Digiday+ Research: Alternate identifiers now figure in advertising deals for two thirds of publishers
This research is based on unique data collected from our proprietary audience of publisher, agency, brand and tech insiders. It’s available to Digiday+ members. More from the series →
The great cookie migration slowed from a stampede to a slower trek this year, but a majority of publishers are now using the alternate identifiers that will help replace third-party cookies in their ad sales deals, according to new Digiday+ research.
For the most part, the identifiers figure in a small percentage of said deals. But publishers appear to have used 2021 to test small numbers of the identifiers and incorporate them into how they do business.
In November, Digiday surveyed several dozen publisher professionals about different aspects of their business, including how their employers were preparing for Google ending support for third-party cookies. Respondents were asked to indicate how involved they were in those preparations, and the responses of 54 people who have, at minimum, direct knowledge of their employer’s plans were grouped together.
Their responses paint a picture of a group that has kicked the tires on a small number of alternate identifiers. Most respondents said their companies had tried out fewer than six since Google announced it was going to end support of third-party cookies.
About half of the survey’s respondents indicated that they have tested between two and five different identifiers; about one in seven said their companies hadn’t tested any, nearly twice the percentage that said they’ve tested more than six.
Anecdotally, the results seem not to be influenced by the kinds of resources publishers have. Digiday asked respondents to indicate their employers’ annual revenues by choosing from a set of five different ranges, from less than $10 million to more than $100 million. While the sample does not contain statistically significant numbers of respondents in any one range, at least 40% of the respondents in each revenue range indicated that they had tested between two and five identifiers.

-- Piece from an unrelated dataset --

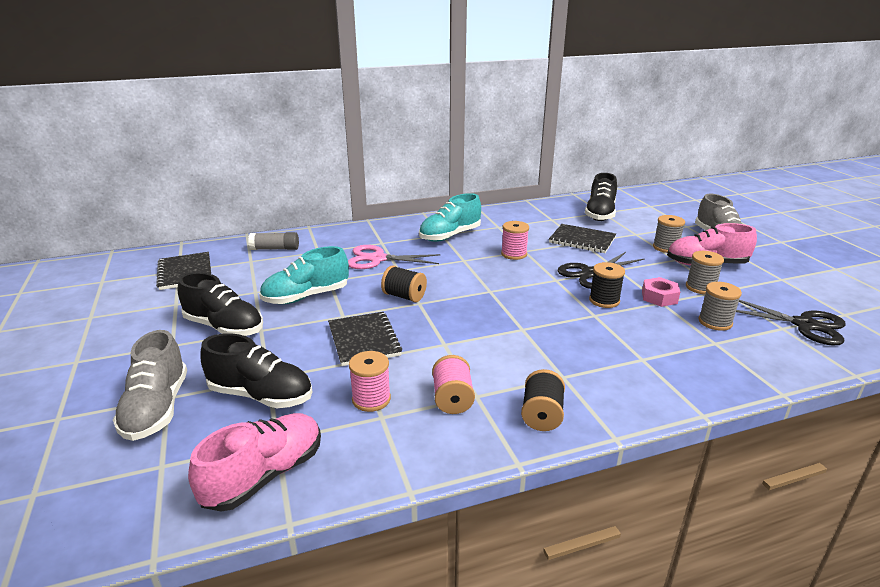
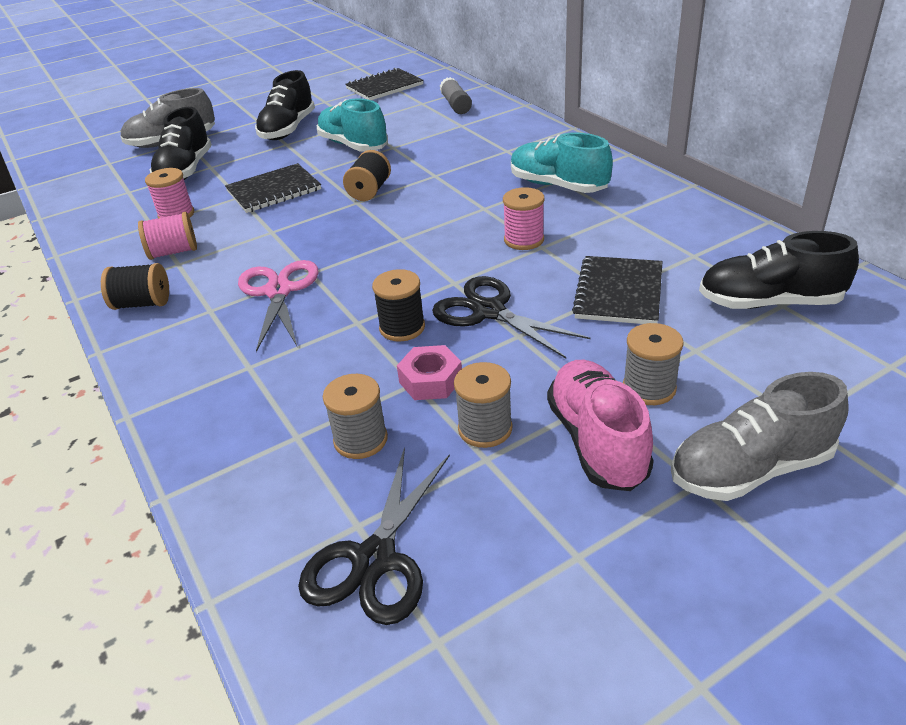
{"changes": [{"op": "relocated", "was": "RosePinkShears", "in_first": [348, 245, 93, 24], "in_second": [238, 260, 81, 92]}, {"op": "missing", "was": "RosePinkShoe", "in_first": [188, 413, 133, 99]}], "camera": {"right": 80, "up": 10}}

Those tests appear to have progressed enough for most publishers to incorporate the identifiers into their businesses. Using a slightly smaller sample of respondents who knew how identifiers were involved in their employer’s ad sales, the survey found one out of every six publishers is now using alternate identifiers in more than half of their ad sales deals. Another half said that identifiers figure in less than half of those deals, though in each case, the nature of how those identifiers are involved likely varies significantly, not just publisher to publisher but deal to deal.